How to ease the pain of change

Fear of Change

Most of us have experienced a major change in our personal lives at some point. Moving house, starting a family, losing a loved one. People go through these universal experiences every day, but that doesn’t make them any less intense. Any big change involves an emotional journey. It can be painful. And this is equally true of professional change.

It’s often hard to keep perspective during times of change. But knowing there’s a natural cycle that we all go through helps. Understanding that cycle is the first step towards dealing with it. And, in a workplace scenario, this can help your team adapt more quickly and seamlessly to new circumstances.

Change and grief

In the 1960s, psychiatrist Elisabeth Kübler-Ross developed ‘the grief curve’ to model five stages of grief experienced by the dying and the bereaved. It’s a useful point of reference when dealing with change, helping to ensure that the emotional needs of employees are met.

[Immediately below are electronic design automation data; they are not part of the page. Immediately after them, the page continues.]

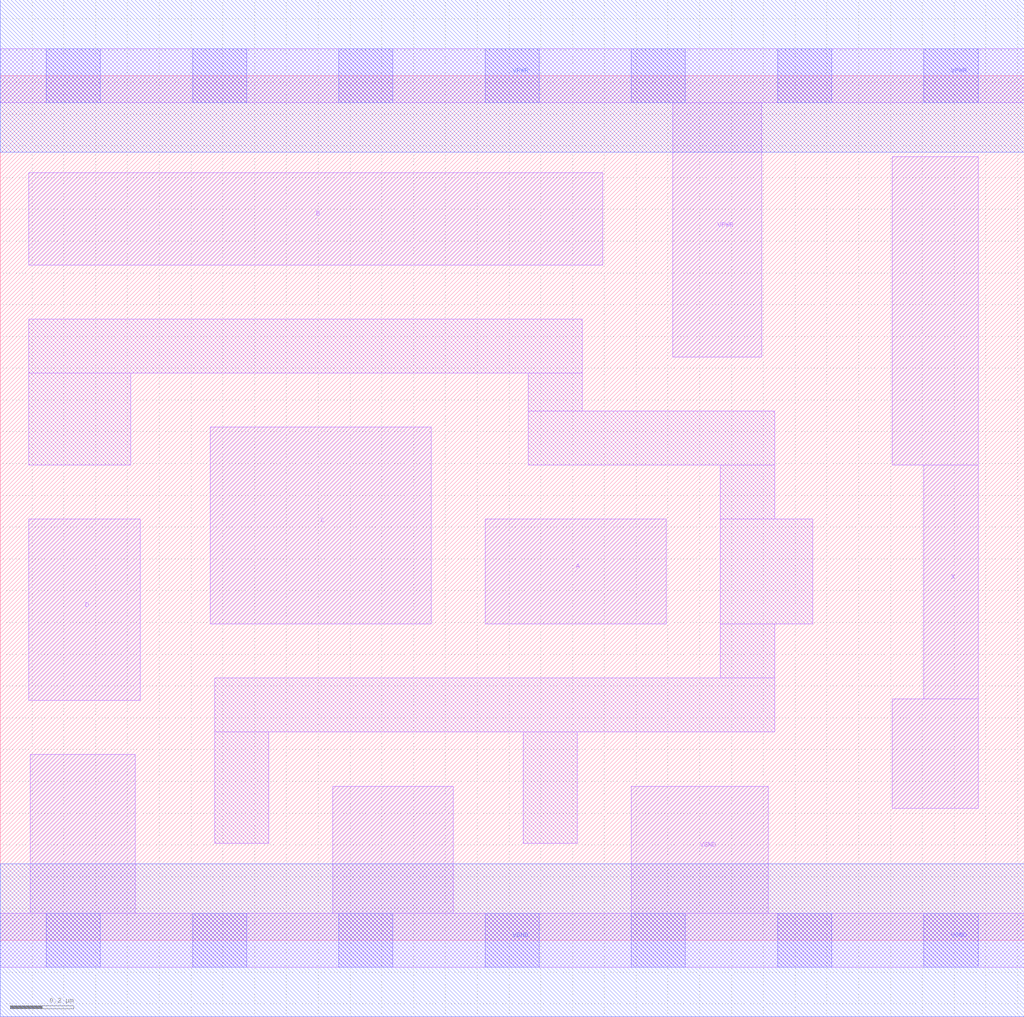
<source format=lef>
# Copyright 2020 The SkyWater PDK Authors
#
# Licensed under the Apache License, Version 2.0 (the "License");
# you may not use this file except in compliance with the License.
# You may obtain a copy of the License at
#
#     https://www.apache.org/licenses/LICENSE-2.0
#
# Unless required by applicable law or agreed to in writing, software
# distributed under the License is distributed on an "AS IS" BASIS,
# WITHOUT WARRANTIES OR CONDITIONS OF ANY KIND, either express or implied.
# See the License for the specific language governing permissions and
# limitations under the License.
#
# SPDX-License-Identifier: Apache-2.0

VERSION 5.7 ;
  NAMESCASESENSITIVE ON ;
  NOWIREEXTENSIONATPIN ON ;
  DIVIDERCHAR "/" ;
  BUSBITCHARS "[]" ;
UNITS
  DATABASE MICRONS 200 ;
END UNITS
PROPERTYDEFINITIONS
  MACRO maskLayoutSubType STRING ;
  MACRO prCellType STRING ;
  MACRO originalViewName STRING ;
END PROPERTYDEFINITIONS
MACRO sky130_fd_sc_hdll__or4_1
  CLASS CORE ;
  FOREIGN sky130_fd_sc_hdll__or4_1 ;
  ORIGIN  0.000000  0.000000 ;
  SIZE  3.220000 BY  2.720000 ;
  SYMMETRY X Y R90 ;
  SITE unithd ;
  PIN A
    ANTENNAGATEAREA  0.138600 ;
    DIRECTION INPUT ;
    USE SIGNAL ;
    PORT
      LAYER li1 ;
        RECT 1.525000 0.995000 2.095000 1.325000 ;
    END
  END A
  PIN B
    ANTENNAGATEAREA  0.138600 ;
    DIRECTION INPUT ;
    USE SIGNAL ;
    PORT
      LAYER li1 ;
        RECT 0.090000 2.125000 1.895000 2.415000 ;
    END
  END B
  PIN C
    ANTENNAGATEAREA  0.138600 ;
    DIRECTION INPUT ;
    USE SIGNAL ;
    PORT
      LAYER li1 ;
        RECT 0.660000 0.995000 1.355000 1.615000 ;
    END
  END C
  PIN D
    ANTENNAGATEAREA  0.138600 ;
    DIRECTION INPUT ;
    USE SIGNAL ;
    PORT
      LAYER li1 ;
        RECT 0.090000 0.755000 0.440000 1.325000 ;
    END
  END D
  PIN VGND
    ANTENNADIFFAREA  0.479850 ;
    DIRECTION INOUT ;
    USE SIGNAL ;
    PORT
      LAYER li1 ;
        RECT 0.000000 -0.085000 3.220000 0.085000 ;
        RECT 0.095000  0.085000 0.425000 0.585000 ;
        RECT 1.045000  0.085000 1.425000 0.485000 ;
        RECT 1.985000  0.085000 2.415000 0.485000 ;
      LAYER mcon ;
        RECT 0.145000 -0.085000 0.315000 0.085000 ;
        RECT 0.605000 -0.085000 0.775000 0.085000 ;
        RECT 1.065000 -0.085000 1.235000 0.085000 ;
        RECT 1.525000 -0.085000 1.695000 0.085000 ;
        RECT 1.985000 -0.085000 2.155000 0.085000 ;
        RECT 2.445000 -0.085000 2.615000 0.085000 ;
        RECT 2.905000 -0.085000 3.075000 0.085000 ;
      LAYER met1 ;
        RECT 0.000000 -0.240000 3.220000 0.240000 ;
    END
  END VGND
  PIN VPWR
    ANTENNADIFFAREA  0.310700 ;
    DIRECTION INOUT ;
    USE SIGNAL ;
    PORT
      LAYER li1 ;
        RECT 0.000000 2.635000 3.220000 2.805000 ;
        RECT 2.115000 1.835000 2.395000 2.635000 ;
      LAYER mcon ;
        RECT 0.145000 2.635000 0.315000 2.805000 ;
        RECT 0.605000 2.635000 0.775000 2.805000 ;
        RECT 1.065000 2.635000 1.235000 2.805000 ;
        RECT 1.525000 2.635000 1.695000 2.805000 ;
        RECT 1.985000 2.635000 2.155000 2.805000 ;
        RECT 2.445000 2.635000 2.615000 2.805000 ;
        RECT 2.905000 2.635000 3.075000 2.805000 ;
      LAYER met1 ;
        RECT 0.000000 2.480000 3.220000 2.960000 ;
    END
  END VPWR
  PIN X
    ANTENNADIFFAREA  0.703000 ;
    DIRECTION OUTPUT ;
    USE SIGNAL ;
    PORT
      LAYER li1 ;
        RECT 2.805000 0.415000 3.075000 0.760000 ;
        RECT 2.805000 1.495000 3.075000 2.465000 ;
        RECT 2.905000 0.760000 3.075000 1.495000 ;
    END
  END X
  OBS
    LAYER li1 ;
      RECT 0.090000 1.495000 0.410000 1.785000 ;
      RECT 0.090000 1.785000 1.830000 1.955000 ;
      RECT 0.675000 0.305000 0.845000 0.655000 ;
      RECT 0.675000 0.655000 2.435000 0.825000 ;
      RECT 1.645000 0.305000 1.815000 0.655000 ;
      RECT 1.660000 1.495000 2.435000 1.665000 ;
      RECT 1.660000 1.665000 1.830000 1.785000 ;
      RECT 2.265000 0.825000 2.435000 0.995000 ;
      RECT 2.265000 0.995000 2.555000 1.325000 ;
      RECT 2.265000 1.325000 2.435000 1.495000 ;
  END
  PROPERTY maskLayoutSubType "abstract" ;
  PROPERTY prCellType "standard" ;
  PROPERTY originalViewName "layout" ;
END sky130_fd_sc_hdll__or4_1

</source>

There are many parallels between the process of change and grieving

Organisational change can result in personal ‘loss’ in relation to power, control and prestige. It can also create distance between colleagues who may have previously shared a sense a camaraderie. Ignoring or failing to identify this can make the change process traumatic for the individuals affected, which in turn reduces chances of success.

The five stages

Each stage of the Kübler-Ross grief curve can be applied to business change. People don’t necessarily move through the phases in a linear way. They may hop from one to another, move backwards and forwards, or remain in one state for a prolonged period.

1. Denial

When employees first learn about a planned change, they may simply pretend it isn’t happening. If the change requires them to adapt their role, this can be a real stumbling block. Communication is vital here, to ensure people understand why things need to change, and the benefits it will bring. Sharing as much information as possible, and addressing concerns openly and honestly, is the best way to overcome denial.

2. Anger

If people feel anxious, frustrated or irritated by the change, it can manifest itself in anger. This is usually rooted in fear, which becomes worse if there is a lack of clarity. Employees may talk among themselves and imagine worse case scenarios, such as redundancy or business closure. Sensitive handling of this phase helps avoid a chaotic situation where misinformation and rumour are rife. Clear and consistent communication can ensure this inevitable reaction doesn’t cause lasting problems.

3. Bargaining

Once the need for change is understood, employees may seek to strike a deal that reduces the impact on their day-to-day activities. Listening to ideas and feedback is essential, and some suggestions may be assimilated easily without compromising the change agenda. However, if it isn’t possible to accommodate the suggestions, it’s best to respond quickly, explaining why things have to be a certain way.

4. Depression

Getting used to new ways of working takes people out of their comfort zone. It’s hard to break old habits and everyday tasks may seem more laborious in the short term. Morale and energy can reach a low point here, with employees feeling helpless and unhappy about the new circumstances. A little bit of lateral thinking can reduce the pain. Finding ways to inject a little excitement into the training or occasional perks such as an early finish can lift people’s spirits and show them that they are valued. And sometimes just being there for them can make all the difference.

5. Acceptance

Slowly but surely, people accept – even embrace – the new situation. They understand the importance of the change and begin to feel empowered by it. Different people will reach this point at different times. Offering guidance and support throughout the process, while listening to people’s concerns with empathy and respect, will ensure more of the team reach this stage more quickly.

Listen twice, speak once

A cup of tea and sympathy won’t wipe all the challenges away. But understanding and responding to employees’ emotional journeys is a hallmark of effective change management. An open dialogue facilitates more seamless progress, enabling concerns to be voiced and addressed before they fester. We can’t promise that change will ever be pain-free. But well-managed, short-term pain is far more bearable and less disruptive than the alternative.